All in all, it is quite obvious that the bull market is alive and well, and will eventually resolve to the upside. In the intermediate term, though, there are definitely mixed signals being produced, particularly with the technical indicators. As traders, it is important to take what the market gives -- and for this reason, it makes sense to be hedged, or look for both bearish and bullish setups here. It would be advisable to continue to look at housing and consumer discretionary names as potential longs, while select big banks and materials look weak.
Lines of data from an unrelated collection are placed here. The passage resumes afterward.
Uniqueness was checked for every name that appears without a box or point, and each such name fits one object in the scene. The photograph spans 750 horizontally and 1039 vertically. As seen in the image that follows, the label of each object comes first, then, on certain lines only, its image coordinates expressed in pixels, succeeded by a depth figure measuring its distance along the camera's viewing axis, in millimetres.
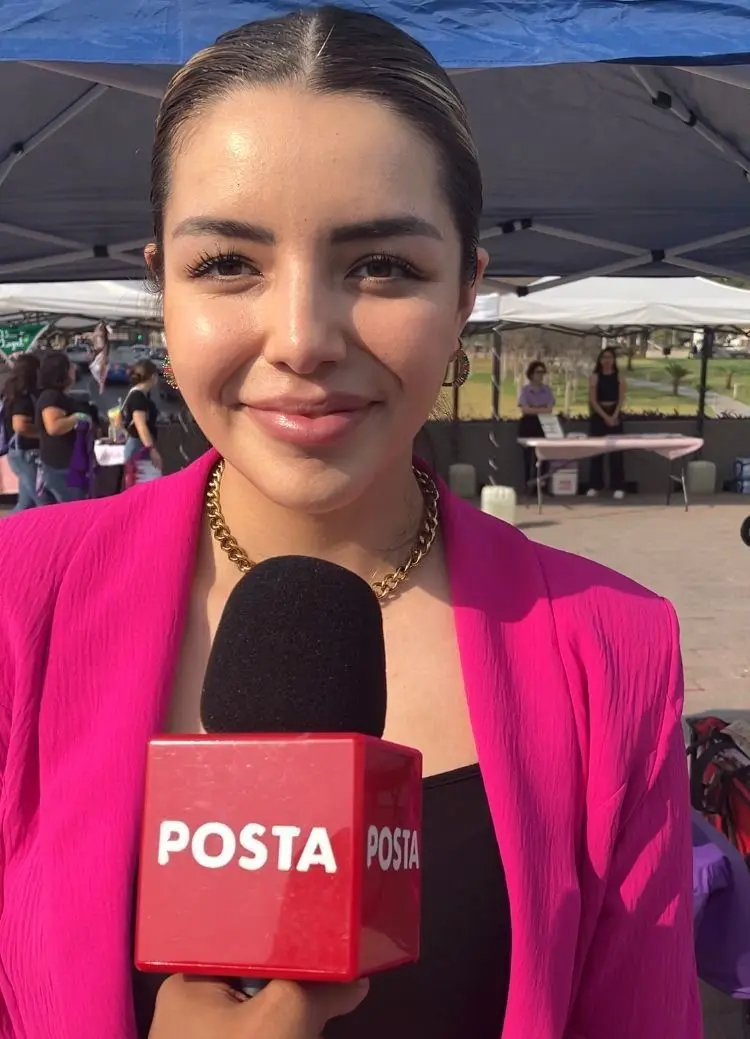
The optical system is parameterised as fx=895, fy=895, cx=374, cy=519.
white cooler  11312
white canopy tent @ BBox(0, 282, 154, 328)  9922
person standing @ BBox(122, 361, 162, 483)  8430
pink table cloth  10422
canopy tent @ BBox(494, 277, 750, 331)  10078
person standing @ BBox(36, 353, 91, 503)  7555
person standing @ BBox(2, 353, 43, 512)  8047
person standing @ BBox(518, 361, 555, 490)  11547
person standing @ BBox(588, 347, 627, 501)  11703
Below are some observations that seem to be occurring in the market:-

1. A lot of retail names and apparel names look good, but it is difficult to find anything on the short side to pair them with.

2. Homebuilders are looking stronger and stronger every day and many are trading near multi-year highs. If you aren't in them already, it's a little tough to enter right here.....there's still a lot of skepticism toward the builders, though.

3. Some of the building materials stocks also look decent, if you don't want to jump on the homebuilders directly. Owens Corning (OC) is one stock that has stood out recently.

4. Regional banks that have solid chart set-ups seem a buy, while larger financial firms don't look so hot. Names like U.S. Bancorp (USB), Comerica (CMA), and Northern Trust (NTRS) all look intriguing, while Citigroup (C) and Morgan Stanley (MS) provide jitters for the investor.

5. Coal stocks also are on the scare list. In particular, Peabody Energy (BTU) looks vulnerable right here.